Input data section start

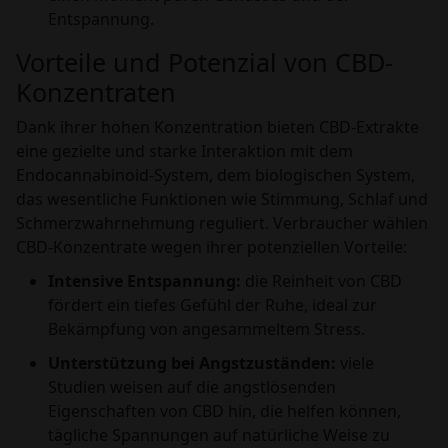
Entspannung.
Vorteile und Potenzial von CBD-
Konzentraten
Dank ihrer hohen Konzentration bieten CBD-Extrakte
eine gezielte und starke Interaktion mit dem
Endocannabinoid-System, dem biologischen System,
das wesentliche Funktionen wie Stimmung, Schlaf und
Schmerzwahrnehmung reguliert. Verbraucher wählen
CBD-Konzentrate wegen ihrer potenziellen Vorteile:
Intensive Entspannung:
die Reinheit von CBD
fördert ein tiefes Gefühl der Ruhe, ideal zur
Bekämpfung von angesammeltem Stress.
Unterstützung bei Angstzuständen:
viele
Studien weisen auf die angstlösenden
Eigenschaften von CBD hin, die helfen können,
tägliche Spannungen auf natürliche Weise zu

Input data section end

* Task statement:
Would you reproduce the records exactly as they stand, but without the pictures?

* Task solution:
Entspannung.
Vorteile und Potenzial von CBD-
Konzentraten
Dank ihrer hohen Konzentration bieten CBD-Extrakte
eine gezielte und starke Interaktion mit dem
Endocannabinoid-System, dem biologischen System,
das wesentliche Funktionen wie Stimmung, Schlaf und
Schmerzwahrnehmung reguliert. Verbraucher wählen
CBD-Konzentrate wegen ihrer potenziellen Vorteile:
Intensive Entspannung:
die Reinheit von CBD
fördert ein tiefes Gefühl der Ruhe, ideal zur
Bekämpfung von angesammeltem Stress.
Unterstützung bei Angstzuständen:
viele
Studien weisen auf die angstlösenden
Eigenschaften von CBD hin, die helfen können,
tägliche Spannungen auf natürliche Weise zu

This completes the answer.